В доме разулся, попил воды и сразу к фотографии матери:

– Ох, и заскучал я по вам, матушка, – поцеловал теплое стекло портрета, протер углом скатерти. 

Опустил голову на стол, да так и заснул мгновенно. И сон ему снился из детства, и проспал бы так в окружении стен родных, которые тело и душу лечат, дня три, не меньше, только услышал голос матушки:

– А паспорт-то, сыночек? Как ты без паспорта будешь?! За паспортом-то поезжай. Да помни наказ матери – в обиду себя не давай! Зло наказывай! Добру способствуй, помогай. Поезжай!

Проснулся Богатырь, потянулся, поднялся.

– Твоя правда, матушка, – сказал и глянул с опаской в зеркало, а на лице ни следа от побоев. Ни синяка, ни царапинки.

– На хребтах, значит, и на ребрах. На костях людских. Пляшете. По слезам материнским и старческим… – словно не своим голосом заговорил Василий. – Восстанут сломанные спины, заживут перебитые ребра…

Вытащил из нагрудного кармана измятые фотографии на паспорт, выбросил.

Надел все чистое, материнскими руками сшитое да связанное. 

Достал из рамки фотокарточку матери в цветастом платке, поцеловал и спрятал у себя на груди, ближе к сердцу и нательному крестику.

Перекрестился и вышел во двор.

 

Трактор блестел небесным сиянием в лучах рассветного солнца.

– Друг сердешный, помощник верный, заждался ты меня, вижу. – Провел по резине, по горячему от лучей солнца капоту. – Работа нас ждет жизненно важная.

Поднялся в кабину Богатырь, на мягкое сиденье, которое мать обтянула синей, под цвет глаз сына, тканью. Обхватил, в точности как сорок лет назад, ладонями кожаную мякоть руля и почувствовал, как трактор под ним оживает. Как сливаются они воедино.

Стекла и двери вмиг покрылись непробиваемой панцирной пленкой. Ощетинилась стальными иглами крыша, и кабина стала неприступной крепостью из живой дышащей брони. 

Глушитель превратился в знакомое Василию по сну щупальце, им трактор и открыл ворота на дорогу к городу. Дорогу в новый день. Новую жизнь. Зарычал трактор, оповещая небо. Загудела под стальными колесами земля. Богатырь откинулся на спину и провалился в мягкую перину внутренностей трактора. И закрыл глаза.
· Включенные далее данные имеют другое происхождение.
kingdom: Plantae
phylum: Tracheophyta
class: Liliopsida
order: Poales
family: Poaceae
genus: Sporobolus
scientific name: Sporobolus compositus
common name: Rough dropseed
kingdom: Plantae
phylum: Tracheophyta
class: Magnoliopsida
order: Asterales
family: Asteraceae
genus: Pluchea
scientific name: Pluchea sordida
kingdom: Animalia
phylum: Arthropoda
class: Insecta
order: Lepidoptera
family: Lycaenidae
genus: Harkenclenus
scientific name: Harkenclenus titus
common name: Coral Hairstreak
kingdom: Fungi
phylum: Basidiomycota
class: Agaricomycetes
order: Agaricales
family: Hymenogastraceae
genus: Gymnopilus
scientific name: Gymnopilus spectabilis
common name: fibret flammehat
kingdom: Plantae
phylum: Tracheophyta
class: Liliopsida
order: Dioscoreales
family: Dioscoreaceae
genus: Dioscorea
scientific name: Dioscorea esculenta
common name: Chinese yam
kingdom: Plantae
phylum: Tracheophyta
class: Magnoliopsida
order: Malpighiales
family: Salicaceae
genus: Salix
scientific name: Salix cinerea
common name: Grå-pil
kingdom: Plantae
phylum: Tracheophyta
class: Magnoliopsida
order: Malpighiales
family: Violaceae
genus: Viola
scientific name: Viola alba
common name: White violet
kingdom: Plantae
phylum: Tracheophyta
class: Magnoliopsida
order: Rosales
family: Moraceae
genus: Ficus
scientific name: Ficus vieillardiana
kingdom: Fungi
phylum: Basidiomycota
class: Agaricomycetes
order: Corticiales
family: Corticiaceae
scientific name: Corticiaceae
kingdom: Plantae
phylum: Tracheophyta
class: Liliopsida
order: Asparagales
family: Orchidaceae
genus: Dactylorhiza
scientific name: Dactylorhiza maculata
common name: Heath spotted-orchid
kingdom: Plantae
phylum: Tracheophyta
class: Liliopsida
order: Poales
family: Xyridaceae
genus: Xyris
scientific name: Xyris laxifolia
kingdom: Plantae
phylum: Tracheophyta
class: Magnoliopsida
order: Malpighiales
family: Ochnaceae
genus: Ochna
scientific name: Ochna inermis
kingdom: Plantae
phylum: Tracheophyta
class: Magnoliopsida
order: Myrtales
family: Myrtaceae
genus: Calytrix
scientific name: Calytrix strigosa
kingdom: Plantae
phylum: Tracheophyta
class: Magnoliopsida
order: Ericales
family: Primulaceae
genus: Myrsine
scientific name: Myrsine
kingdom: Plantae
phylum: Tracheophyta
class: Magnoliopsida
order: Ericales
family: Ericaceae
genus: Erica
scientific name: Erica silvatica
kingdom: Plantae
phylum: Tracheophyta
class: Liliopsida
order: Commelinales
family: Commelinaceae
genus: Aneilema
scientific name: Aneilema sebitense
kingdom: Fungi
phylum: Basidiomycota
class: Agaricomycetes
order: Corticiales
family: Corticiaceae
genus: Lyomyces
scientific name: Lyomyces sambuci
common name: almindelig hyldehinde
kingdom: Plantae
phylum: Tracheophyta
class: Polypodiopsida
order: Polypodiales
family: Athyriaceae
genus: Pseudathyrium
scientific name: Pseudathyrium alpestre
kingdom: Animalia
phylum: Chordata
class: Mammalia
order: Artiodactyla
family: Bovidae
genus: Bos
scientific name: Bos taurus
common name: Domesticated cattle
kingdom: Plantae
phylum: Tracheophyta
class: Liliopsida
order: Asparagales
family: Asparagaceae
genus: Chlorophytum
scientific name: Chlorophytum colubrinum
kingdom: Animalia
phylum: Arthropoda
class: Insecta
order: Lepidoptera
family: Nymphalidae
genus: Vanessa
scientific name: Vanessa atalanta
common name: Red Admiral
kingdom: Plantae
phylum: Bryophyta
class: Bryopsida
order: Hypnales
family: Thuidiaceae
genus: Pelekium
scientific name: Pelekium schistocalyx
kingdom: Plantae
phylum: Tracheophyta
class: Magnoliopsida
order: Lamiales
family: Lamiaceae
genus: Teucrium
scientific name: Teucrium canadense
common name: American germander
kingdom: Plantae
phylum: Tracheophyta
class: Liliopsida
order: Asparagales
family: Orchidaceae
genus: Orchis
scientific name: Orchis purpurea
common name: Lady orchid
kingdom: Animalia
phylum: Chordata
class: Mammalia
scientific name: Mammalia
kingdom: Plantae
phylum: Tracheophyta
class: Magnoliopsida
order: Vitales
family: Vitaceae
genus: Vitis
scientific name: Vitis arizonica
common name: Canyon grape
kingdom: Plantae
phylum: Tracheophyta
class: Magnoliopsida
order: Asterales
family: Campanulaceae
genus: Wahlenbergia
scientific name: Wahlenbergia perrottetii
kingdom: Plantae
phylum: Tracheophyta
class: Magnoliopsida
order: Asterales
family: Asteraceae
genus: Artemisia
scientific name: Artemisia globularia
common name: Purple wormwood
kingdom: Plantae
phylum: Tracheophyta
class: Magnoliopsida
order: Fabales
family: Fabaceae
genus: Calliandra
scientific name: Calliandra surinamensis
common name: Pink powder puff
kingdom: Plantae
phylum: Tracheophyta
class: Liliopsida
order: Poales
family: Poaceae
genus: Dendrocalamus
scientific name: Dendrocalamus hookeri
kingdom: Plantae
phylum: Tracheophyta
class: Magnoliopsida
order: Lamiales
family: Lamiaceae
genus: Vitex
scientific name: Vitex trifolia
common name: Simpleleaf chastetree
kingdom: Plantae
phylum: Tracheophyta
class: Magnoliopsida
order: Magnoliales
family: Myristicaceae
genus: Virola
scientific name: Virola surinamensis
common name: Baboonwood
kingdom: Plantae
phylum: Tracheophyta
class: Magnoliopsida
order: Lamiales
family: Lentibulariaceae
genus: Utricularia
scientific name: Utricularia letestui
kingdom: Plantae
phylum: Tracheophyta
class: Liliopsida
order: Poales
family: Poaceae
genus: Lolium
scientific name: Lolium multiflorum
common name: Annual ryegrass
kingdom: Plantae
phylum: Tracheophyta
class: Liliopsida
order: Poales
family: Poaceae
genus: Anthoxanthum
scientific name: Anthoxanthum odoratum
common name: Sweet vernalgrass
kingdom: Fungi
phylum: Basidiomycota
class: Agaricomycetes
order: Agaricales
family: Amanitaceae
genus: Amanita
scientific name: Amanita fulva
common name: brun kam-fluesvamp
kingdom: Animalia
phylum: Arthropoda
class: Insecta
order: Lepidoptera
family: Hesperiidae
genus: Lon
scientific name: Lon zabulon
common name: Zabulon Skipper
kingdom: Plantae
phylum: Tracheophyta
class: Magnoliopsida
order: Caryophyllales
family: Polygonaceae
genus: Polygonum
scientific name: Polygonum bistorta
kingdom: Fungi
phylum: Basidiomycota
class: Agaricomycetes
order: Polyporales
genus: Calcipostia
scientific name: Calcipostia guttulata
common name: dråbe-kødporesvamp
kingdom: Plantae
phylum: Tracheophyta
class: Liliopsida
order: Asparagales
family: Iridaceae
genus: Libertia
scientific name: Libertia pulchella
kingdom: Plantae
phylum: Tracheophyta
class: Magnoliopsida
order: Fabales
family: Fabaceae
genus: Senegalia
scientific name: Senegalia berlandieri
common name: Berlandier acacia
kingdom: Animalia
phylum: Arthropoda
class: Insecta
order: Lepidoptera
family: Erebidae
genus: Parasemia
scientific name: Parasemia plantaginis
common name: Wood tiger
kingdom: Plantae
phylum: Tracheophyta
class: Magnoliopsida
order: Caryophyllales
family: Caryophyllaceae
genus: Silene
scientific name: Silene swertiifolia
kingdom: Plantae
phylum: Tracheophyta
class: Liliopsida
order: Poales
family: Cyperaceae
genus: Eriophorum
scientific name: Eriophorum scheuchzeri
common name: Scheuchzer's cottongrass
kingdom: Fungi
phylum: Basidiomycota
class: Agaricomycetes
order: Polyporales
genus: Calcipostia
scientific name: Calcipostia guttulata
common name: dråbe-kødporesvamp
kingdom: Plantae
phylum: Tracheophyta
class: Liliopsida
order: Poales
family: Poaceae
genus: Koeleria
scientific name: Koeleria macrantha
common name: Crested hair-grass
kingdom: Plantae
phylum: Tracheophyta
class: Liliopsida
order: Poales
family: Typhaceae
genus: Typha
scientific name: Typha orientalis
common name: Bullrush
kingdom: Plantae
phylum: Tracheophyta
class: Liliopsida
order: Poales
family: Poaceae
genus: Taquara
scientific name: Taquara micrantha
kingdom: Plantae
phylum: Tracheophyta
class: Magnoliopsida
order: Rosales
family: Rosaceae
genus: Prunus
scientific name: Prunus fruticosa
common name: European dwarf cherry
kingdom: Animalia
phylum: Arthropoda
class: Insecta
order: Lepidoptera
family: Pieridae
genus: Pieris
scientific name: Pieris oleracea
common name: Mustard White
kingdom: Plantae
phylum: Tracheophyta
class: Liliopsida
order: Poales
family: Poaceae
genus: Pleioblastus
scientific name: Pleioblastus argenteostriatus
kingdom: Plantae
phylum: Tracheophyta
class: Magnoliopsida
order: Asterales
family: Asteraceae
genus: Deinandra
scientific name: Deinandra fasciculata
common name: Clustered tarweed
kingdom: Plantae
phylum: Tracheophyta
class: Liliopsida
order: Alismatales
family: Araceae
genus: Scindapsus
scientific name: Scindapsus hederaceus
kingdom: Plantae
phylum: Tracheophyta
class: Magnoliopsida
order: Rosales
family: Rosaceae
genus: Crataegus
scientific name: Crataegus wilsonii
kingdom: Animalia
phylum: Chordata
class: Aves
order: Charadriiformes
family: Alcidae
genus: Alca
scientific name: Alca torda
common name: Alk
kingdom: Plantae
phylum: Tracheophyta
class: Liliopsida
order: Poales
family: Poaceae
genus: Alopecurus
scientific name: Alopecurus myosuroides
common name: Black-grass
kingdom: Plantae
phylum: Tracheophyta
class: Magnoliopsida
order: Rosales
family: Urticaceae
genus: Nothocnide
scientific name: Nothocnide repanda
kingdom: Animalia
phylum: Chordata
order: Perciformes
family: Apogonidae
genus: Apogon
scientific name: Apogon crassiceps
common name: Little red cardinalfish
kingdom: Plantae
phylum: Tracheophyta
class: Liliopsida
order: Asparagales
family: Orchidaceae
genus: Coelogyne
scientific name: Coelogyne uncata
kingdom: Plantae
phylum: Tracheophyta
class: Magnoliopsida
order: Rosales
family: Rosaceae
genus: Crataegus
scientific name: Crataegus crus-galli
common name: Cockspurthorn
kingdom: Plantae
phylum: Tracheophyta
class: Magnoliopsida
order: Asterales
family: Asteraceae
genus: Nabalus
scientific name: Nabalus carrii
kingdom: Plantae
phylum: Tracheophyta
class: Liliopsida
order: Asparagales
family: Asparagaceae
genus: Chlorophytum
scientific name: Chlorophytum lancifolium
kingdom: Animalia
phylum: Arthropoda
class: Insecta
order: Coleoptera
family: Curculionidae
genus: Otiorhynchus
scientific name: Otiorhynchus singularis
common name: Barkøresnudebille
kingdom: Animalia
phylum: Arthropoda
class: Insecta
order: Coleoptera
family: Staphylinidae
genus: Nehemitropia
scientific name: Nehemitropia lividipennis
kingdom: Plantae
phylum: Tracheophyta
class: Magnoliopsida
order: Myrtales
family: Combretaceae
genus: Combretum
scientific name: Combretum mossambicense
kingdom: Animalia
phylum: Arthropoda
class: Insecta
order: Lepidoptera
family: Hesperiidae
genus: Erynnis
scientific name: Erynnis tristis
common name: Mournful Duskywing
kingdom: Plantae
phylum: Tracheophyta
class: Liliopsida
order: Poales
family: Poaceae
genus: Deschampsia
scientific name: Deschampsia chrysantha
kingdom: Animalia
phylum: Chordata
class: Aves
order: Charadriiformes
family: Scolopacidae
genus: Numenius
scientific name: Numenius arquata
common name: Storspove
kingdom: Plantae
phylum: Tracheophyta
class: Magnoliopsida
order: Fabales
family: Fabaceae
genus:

Они всегда были одним целым. Человек и машина. Плоть и железо. И вот слились на веки вечные в день брани.

Сердце Богатыря стало сердцем трактора – железным и бессмертным. Богатырь смотрел глазами-фарами на проносящиеся мимо машины с напуганными в них людьми. Смотрел, как быстро он мчится сквозь поток человеческой жизни, вместе с попутным ветром, вслед за солнцем… И думал о птичке-невеличке. Какая она? Как выглядит? От чего спасается и куда летит? Где найдет прибежище и спасение?

Так, с мыслями о птичке-невеличке, он и въехал в город. В самый разгар дня.